=== Exercise data ===
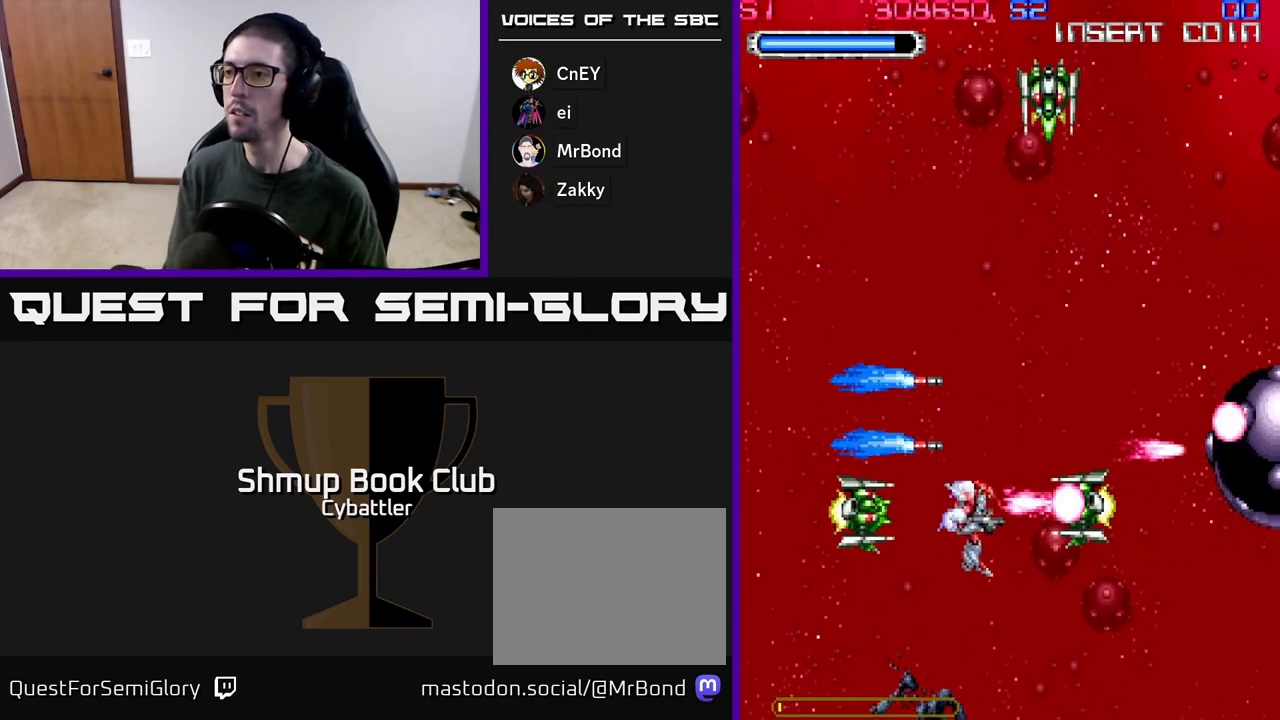
{"buttons": ["A", "DPAD_UP", "DPAD_RIGHT"], "left_stick": "center", "right_stick": "center", "events": [[117, "DPAD_DOWN", "up"], [367, "DPAD_UP", "down"], [383, "DPAD_LEFT", "up"], [483, "DPAD_RIGHT", "down"]]}
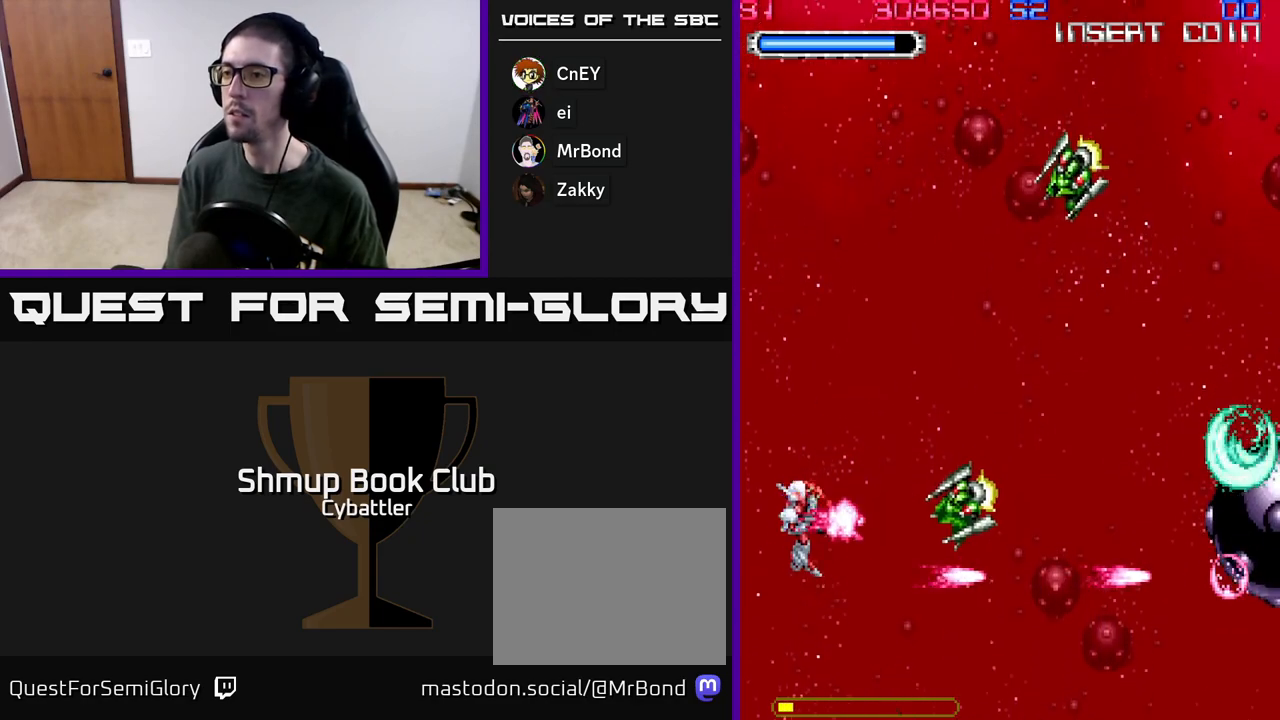
{"buttons": ["A", "DPAD_UP", "DPAD_RIGHT"], "left_stick": "center", "right_stick": "center", "events": [[17, "DPAD_RIGHT", "up"], [467, "DPAD_RIGHT", "down"]]}
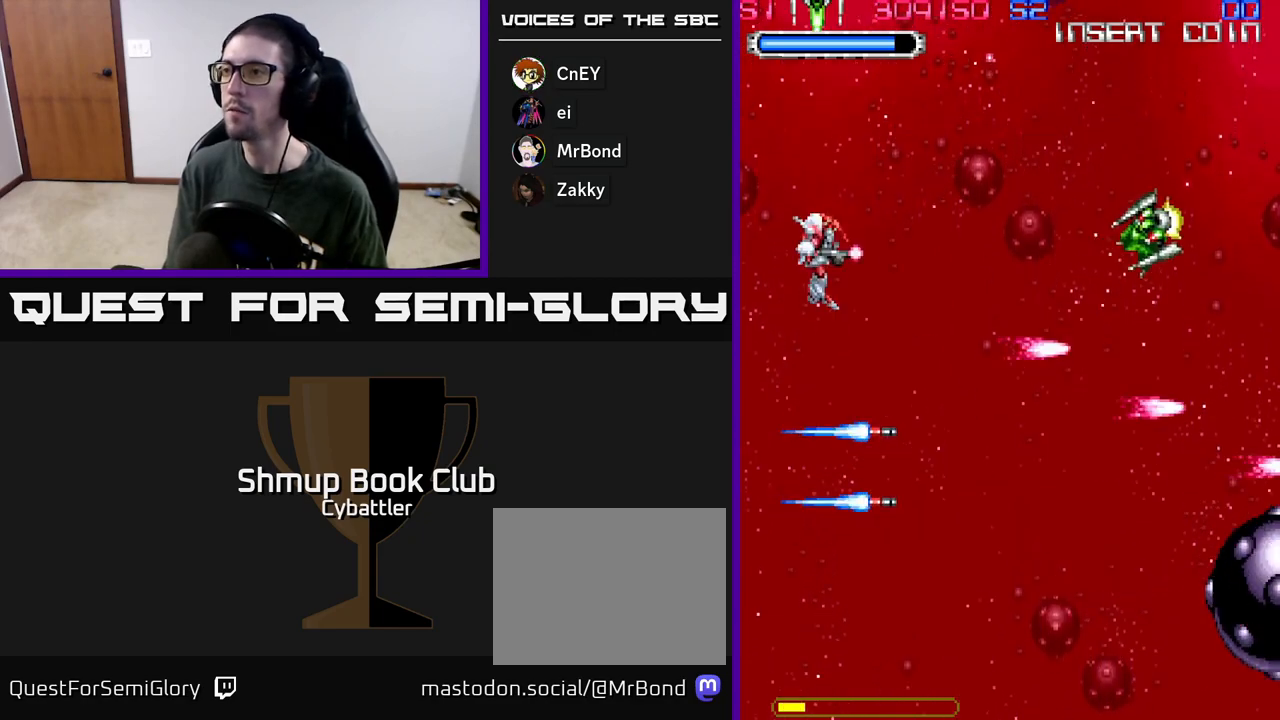
{"buttons": ["DPAD_DOWN", "DPAD_RIGHT"], "left_stick": "center", "right_stick": "center", "events": [[50, "DPAD_UP", "up"], [83, "DPAD_DOWN", "down"], [100, "DPAD_RIGHT", "up"], [300, "A", "up"], [483, "DPAD_RIGHT", "down"]]}
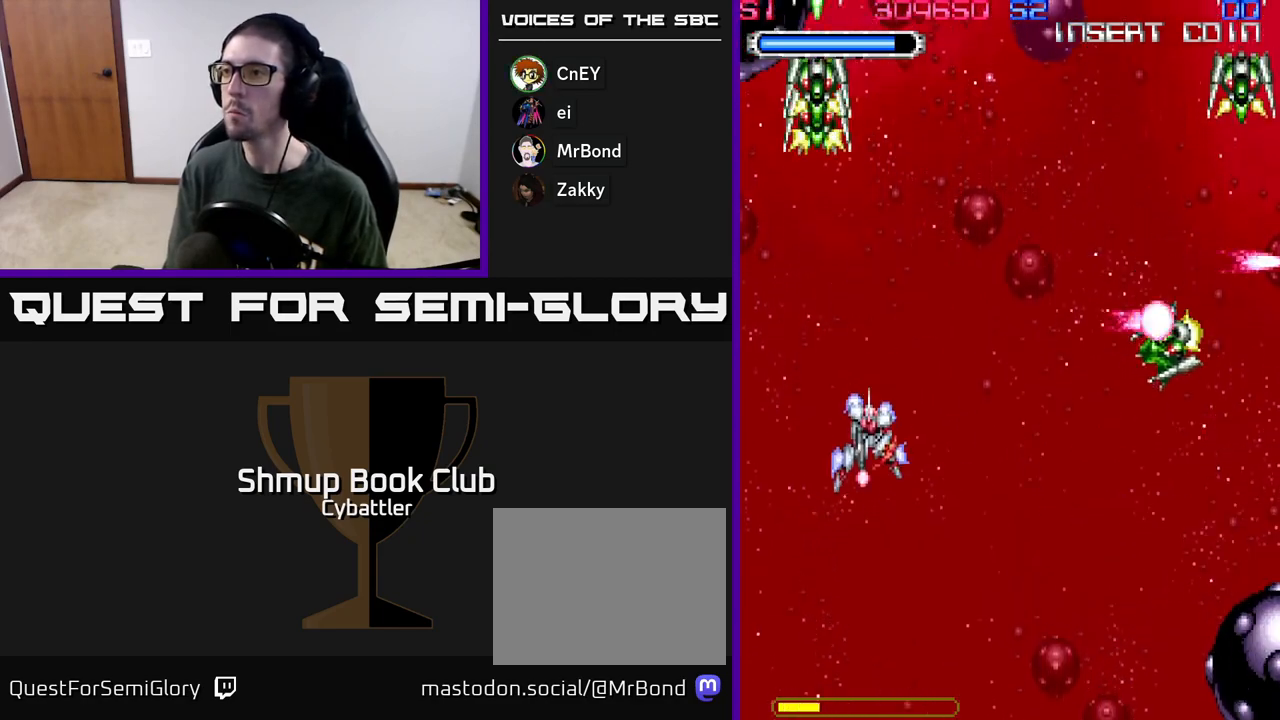
{"buttons": ["A", "DPAD_LEFT"], "left_stick": "center", "right_stick": "center"}
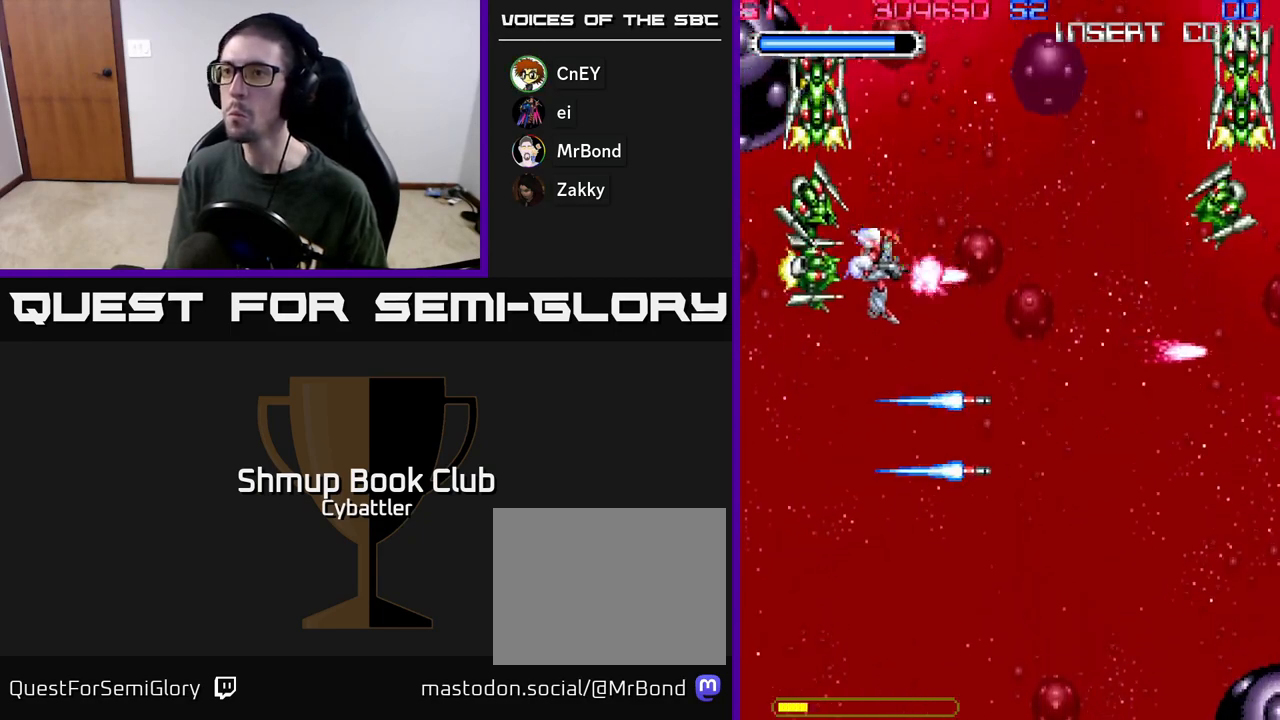
{"buttons": ["A", "DPAD_UP"], "left_stick": "center", "right_stick": "center", "events": [[67, "DPAD_DOWN", "down"], [83, "A", "up"], [100, "DPAD_LEFT", "up"], [400, "DPAD_DOWN", "up"], [417, "DPAD_UP", "down"], [483, "A", "down"]]}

=== What you should do ===
Every line of the listing above is to be repeated exactly, with its pictures left out.

=== Task solution ===
{"buttons": ["A", "DPAD_UP", "DPAD_RIGHT"], "left_stick": "center", "right_stick": "center", "events": [[117, "DPAD_DOWN", "up"], [367, "DPAD_UP", "down"], [383, "DPAD_LEFT", "up"], [483, "DPAD_RIGHT", "down"]]}
{"buttons": ["A", "DPAD_UP", "DPAD_RIGHT"], "left_stick": "center", "right_stick": "center", "events": [[17, "DPAD_RIGHT", "up"], [467, "DPAD_RIGHT", "down"]]}
{"buttons": ["DPAD_DOWN", "DPAD_RIGHT"], "left_stick": "center", "right_stick": "center", "events": [[50, "DPAD_UP", "up"], [83, "DPAD_DOWN", "down"], [100, "DPAD_RIGHT", "up"], [300, "A", "up"], [483, "DPAD_RIGHT", "down"]]}
{"buttons": ["A", "DPAD_LEFT"], "left_stick": "center", "right_stick": "center"}
{"buttons": ["A", "DPAD_UP"], "left_stick": "center", "right_stick": "center", "events": [[67, "DPAD_DOWN", "down"], [83, "A", "up"], [100, "DPAD_LEFT", "up"], [400, "DPAD_DOWN", "up"], [417, "DPAD_UP", "down"], [483, "A", "down"]]}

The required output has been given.